- [Exercise goal]:
Would you pull out every line of the material that contains the string "lines"?
=-=-=-=-=
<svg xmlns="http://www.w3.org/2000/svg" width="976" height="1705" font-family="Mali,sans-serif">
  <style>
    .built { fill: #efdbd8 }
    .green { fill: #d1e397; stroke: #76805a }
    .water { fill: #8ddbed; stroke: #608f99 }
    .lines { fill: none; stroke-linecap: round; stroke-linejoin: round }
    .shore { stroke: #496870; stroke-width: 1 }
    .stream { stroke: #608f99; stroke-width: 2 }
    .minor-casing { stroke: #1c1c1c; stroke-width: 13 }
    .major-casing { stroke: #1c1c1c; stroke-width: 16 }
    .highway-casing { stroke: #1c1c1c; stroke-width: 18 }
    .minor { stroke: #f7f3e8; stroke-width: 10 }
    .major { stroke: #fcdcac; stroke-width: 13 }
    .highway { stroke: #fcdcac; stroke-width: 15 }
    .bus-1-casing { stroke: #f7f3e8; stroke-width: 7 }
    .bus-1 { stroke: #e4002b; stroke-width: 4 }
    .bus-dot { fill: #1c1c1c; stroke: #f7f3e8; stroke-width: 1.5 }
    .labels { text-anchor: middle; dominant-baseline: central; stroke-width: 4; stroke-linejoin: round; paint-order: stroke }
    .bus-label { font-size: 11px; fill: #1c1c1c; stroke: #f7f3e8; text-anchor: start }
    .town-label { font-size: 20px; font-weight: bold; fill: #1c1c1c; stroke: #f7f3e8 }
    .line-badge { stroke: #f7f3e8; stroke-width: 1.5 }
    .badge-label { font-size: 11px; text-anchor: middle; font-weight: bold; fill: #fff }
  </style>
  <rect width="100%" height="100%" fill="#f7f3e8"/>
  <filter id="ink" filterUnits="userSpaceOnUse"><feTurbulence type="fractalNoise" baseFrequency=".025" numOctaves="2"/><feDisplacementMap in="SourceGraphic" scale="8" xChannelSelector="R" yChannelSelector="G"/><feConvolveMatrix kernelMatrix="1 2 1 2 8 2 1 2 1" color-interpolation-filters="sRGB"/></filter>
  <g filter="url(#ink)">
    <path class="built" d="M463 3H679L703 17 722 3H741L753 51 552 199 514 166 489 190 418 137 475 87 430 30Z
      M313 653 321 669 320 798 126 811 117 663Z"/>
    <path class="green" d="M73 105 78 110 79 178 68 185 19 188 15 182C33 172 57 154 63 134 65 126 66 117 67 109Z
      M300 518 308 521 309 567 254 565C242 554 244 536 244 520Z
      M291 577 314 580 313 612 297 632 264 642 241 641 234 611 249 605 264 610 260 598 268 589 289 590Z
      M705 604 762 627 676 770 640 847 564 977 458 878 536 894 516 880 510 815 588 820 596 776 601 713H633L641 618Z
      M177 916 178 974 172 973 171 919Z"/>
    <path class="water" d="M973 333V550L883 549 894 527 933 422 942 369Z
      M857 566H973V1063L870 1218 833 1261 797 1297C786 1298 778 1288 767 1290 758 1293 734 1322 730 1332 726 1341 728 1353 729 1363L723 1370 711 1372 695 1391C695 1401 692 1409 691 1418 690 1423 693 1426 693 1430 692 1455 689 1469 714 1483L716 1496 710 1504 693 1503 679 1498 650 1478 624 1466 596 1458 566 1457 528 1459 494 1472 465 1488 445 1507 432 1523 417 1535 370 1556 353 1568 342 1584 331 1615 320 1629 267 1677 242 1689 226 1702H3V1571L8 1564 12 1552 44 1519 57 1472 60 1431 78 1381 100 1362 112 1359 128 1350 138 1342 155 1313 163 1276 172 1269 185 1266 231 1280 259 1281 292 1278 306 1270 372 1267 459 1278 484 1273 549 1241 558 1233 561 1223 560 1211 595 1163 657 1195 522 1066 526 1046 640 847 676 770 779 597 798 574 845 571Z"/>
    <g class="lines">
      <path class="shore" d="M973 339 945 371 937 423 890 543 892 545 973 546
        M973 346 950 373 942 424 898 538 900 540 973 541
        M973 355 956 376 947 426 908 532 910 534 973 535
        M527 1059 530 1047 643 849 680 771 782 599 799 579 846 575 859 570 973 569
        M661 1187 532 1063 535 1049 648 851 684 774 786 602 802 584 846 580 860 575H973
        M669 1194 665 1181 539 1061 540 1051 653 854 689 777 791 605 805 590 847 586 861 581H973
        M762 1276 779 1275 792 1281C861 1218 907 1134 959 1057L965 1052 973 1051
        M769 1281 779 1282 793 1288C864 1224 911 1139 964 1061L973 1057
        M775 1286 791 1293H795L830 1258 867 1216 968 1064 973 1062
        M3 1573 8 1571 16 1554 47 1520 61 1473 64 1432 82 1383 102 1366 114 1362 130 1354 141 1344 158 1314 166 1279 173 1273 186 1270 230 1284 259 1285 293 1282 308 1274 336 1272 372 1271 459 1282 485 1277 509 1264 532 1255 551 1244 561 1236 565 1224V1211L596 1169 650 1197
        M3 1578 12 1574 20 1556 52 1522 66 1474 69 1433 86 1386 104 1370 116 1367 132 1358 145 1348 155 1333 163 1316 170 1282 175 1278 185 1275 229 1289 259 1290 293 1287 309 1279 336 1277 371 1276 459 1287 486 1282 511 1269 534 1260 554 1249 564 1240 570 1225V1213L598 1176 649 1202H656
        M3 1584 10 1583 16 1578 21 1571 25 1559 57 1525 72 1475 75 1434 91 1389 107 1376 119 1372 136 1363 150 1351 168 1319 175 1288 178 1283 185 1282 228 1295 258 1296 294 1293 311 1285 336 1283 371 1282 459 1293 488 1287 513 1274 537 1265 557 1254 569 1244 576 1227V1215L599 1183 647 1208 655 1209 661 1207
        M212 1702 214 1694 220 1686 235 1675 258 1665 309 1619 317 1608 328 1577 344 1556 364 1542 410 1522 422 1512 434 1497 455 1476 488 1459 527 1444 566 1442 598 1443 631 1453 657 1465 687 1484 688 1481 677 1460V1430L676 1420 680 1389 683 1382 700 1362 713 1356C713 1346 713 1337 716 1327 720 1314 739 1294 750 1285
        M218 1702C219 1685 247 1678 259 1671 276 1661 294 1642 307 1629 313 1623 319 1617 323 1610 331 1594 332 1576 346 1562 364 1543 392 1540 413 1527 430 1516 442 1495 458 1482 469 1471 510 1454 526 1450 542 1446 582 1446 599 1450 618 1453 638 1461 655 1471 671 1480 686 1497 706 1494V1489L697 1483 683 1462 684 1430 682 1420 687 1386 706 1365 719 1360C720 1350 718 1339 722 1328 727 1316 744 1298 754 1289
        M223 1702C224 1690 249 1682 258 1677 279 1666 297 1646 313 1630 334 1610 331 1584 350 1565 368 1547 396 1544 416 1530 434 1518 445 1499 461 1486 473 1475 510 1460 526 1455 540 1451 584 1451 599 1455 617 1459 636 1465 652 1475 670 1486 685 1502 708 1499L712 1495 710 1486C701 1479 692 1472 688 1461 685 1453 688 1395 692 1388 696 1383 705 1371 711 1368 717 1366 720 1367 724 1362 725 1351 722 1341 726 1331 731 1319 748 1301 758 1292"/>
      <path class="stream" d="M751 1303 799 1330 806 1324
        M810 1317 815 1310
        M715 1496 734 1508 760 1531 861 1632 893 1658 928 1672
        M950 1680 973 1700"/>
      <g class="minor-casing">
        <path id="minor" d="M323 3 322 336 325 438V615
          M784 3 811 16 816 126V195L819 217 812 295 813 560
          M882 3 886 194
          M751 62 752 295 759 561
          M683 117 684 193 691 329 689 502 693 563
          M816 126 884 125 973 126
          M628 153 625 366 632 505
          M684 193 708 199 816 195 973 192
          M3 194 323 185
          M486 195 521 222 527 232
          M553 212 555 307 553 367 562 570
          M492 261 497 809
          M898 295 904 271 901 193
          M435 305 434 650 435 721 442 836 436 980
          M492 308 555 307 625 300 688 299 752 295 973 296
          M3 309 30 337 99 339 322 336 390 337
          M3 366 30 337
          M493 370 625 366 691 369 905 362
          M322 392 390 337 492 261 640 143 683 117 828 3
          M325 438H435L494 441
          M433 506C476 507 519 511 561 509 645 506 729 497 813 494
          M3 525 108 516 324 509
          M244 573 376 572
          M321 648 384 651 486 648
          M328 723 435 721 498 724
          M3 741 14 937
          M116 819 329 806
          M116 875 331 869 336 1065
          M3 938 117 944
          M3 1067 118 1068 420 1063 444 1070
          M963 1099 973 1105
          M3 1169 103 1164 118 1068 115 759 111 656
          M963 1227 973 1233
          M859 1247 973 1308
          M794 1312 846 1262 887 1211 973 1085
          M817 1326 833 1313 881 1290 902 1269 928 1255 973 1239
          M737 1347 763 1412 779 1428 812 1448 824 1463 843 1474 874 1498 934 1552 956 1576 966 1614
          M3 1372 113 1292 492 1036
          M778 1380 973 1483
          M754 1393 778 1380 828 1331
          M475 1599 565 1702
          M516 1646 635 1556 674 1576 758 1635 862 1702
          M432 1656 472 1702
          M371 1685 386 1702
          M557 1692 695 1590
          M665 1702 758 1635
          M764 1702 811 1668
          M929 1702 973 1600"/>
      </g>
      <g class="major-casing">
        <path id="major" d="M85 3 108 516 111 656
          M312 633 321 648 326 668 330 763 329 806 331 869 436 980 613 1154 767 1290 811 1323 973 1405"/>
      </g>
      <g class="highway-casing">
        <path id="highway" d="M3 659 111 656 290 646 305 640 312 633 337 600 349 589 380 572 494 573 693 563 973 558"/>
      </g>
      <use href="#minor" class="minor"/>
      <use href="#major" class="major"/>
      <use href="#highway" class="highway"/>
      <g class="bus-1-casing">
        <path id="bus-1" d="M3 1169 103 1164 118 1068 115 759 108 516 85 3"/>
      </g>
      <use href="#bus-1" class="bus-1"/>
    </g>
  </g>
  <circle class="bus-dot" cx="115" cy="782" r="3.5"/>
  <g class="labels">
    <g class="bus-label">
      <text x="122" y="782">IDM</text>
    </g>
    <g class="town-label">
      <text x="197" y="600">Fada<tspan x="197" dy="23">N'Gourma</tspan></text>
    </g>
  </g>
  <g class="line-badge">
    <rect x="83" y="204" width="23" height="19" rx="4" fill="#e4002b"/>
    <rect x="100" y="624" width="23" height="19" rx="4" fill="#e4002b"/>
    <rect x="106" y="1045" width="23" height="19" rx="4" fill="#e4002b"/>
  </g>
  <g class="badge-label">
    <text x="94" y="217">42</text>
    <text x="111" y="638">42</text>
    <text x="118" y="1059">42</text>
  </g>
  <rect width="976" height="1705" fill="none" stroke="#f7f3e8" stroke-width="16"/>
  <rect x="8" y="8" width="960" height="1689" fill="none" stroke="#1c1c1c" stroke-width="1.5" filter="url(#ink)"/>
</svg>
=-=-=-=-=
- [Expected answer]:
    .lines { fill: none; stroke-linecap: round; stroke-linejoin: round }
    <g class="lines">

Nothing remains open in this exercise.